Now the tech city has begun to witness curfew, perhaps for the time in more than a decade. Curfew was imposed in 16 police limits of Bengaluru on Monday night and it will be in force for three days in the police station limits of Rajagopal nagar, Kamakshipalya, Vijayanagar, Byatarayanpura, Kengeri, Magadi Road, Rajajinagar, RR Nagar, KP Agrahara, Chandra Layout, Yeshwantpur, Mahalakshmi Layout, Peenya, RMC Yard, Nandini Layout and Jnanabharathi. It means people cannot move out on streets except during the relaxation hours.
The firing incident became inevitable when looters attacked a Hoysala vehicle at Hegganahalli, off Tumakuru Road, leading to the death of one, Umesh, 25, from Kunigal. An employee of a fuel station, he is survived by his wife and a four-month-old child and three others — Chandramohan Singh, 37, Yogesh, 22, and Pradeep, 25 — are undergoing treatment in hospital.

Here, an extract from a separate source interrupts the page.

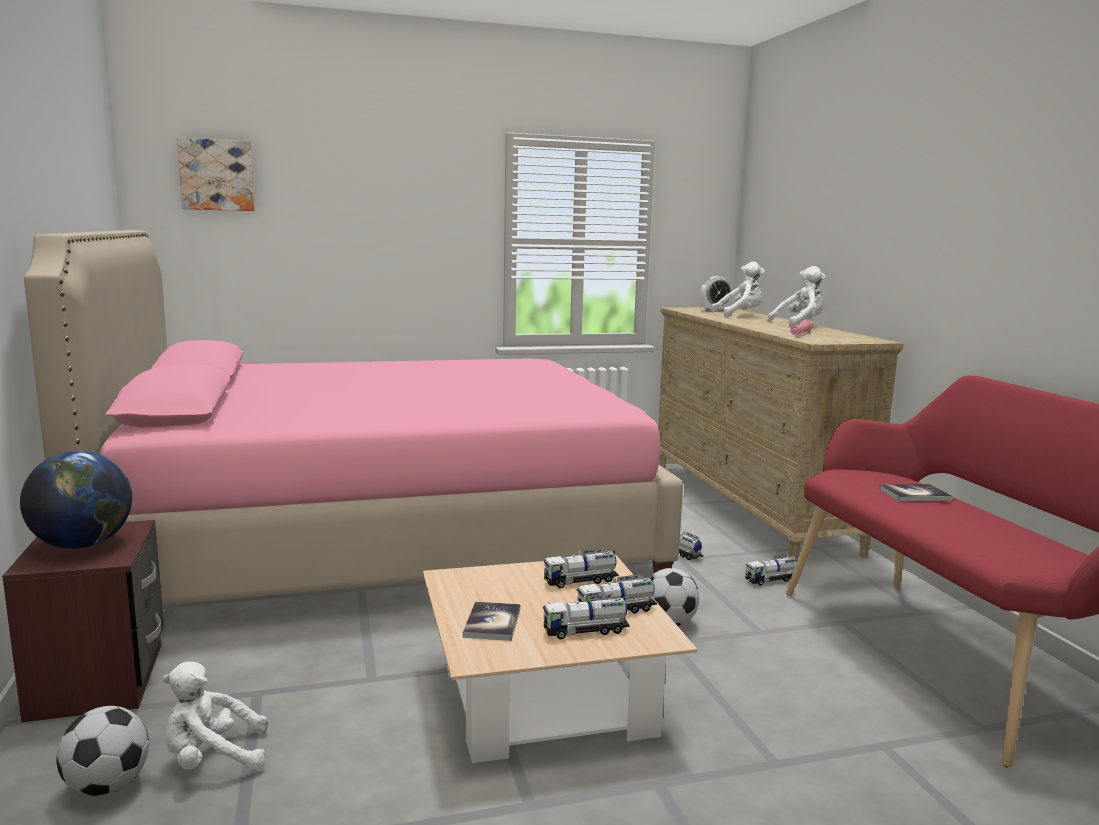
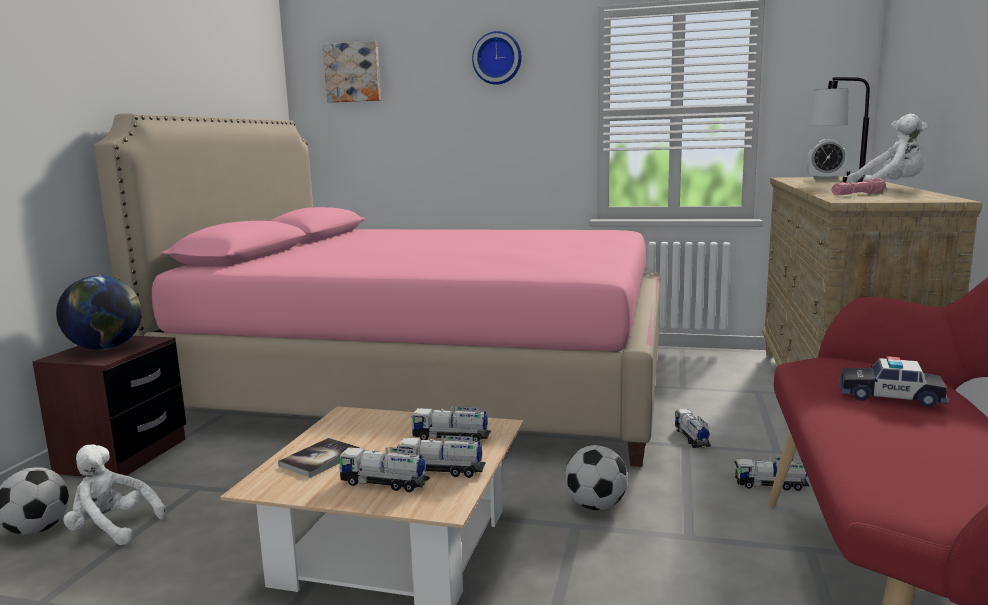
camera: 30 degrees right, 0 degrees up
(399, 175) = (497, 58): none -> wall clock
(740, 315) = (842, 182): white plush toy -> table lamp
(914, 494) = (890, 396): book -> toy car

State Home minister G Parameshwara said, “The protest over Cauvery taking a violent turn is unfortunate.” Police have also banned the sale of liquor for three days. Meanwhile, the Centre sought a report on the situation in the state from chief minister Siddaramaiah, which in turn sought additional CRPF battalions.

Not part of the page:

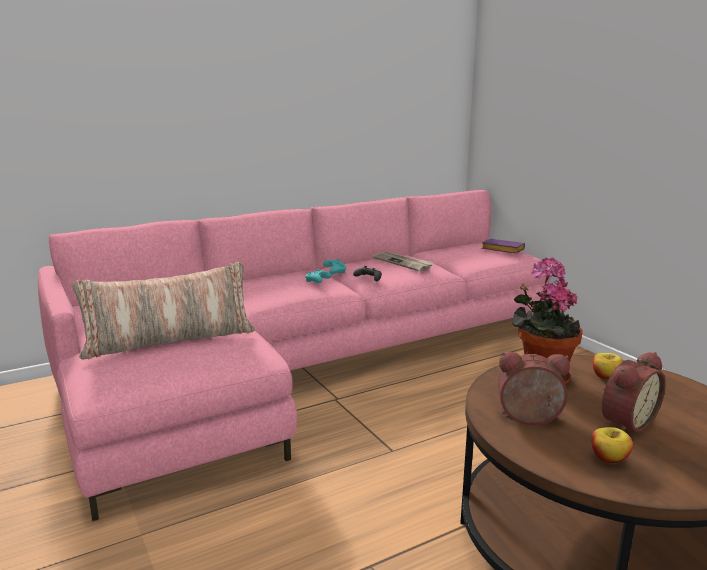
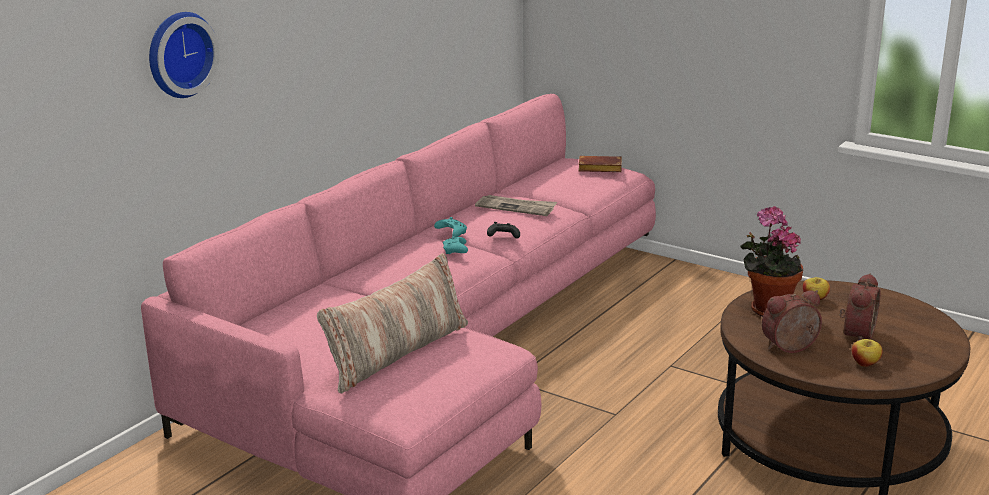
camera: 25 degrees left, 5 degrees up
(93, 80) = (178, 54): none -> wall clock
(501, 250) = (598, 169): purple book -> brown book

The violence flared up when the Supreme Court modified its September 5 order, on Monday asked Karnataka to release 12,000 cusecs of Cauvery river water to Tamil Nadu, but adding more days and more quantity, till September 20.
The leaders cutting across all parties in Karnataka are crying foul saying when they don’t have drinking water, it is unfair to deny them Cauvery water and force them to part with it for agricultural needs of Tamil Nadu. “Every time Supreme Court asked us, we had complied with,” said former CM Sadananda Gowda.
It is a known fact that Bangalore, dependent on Cauvery water for its basic drinking requirements, has reacted in the worst ever way in its history, heralding the future water wars which will be fought between people, states and countries. More than politics and past verdicts or agreements, it is time the water sharing is done more scientifically by the nation, which is facing similar constraints with neighbours over sharing of water.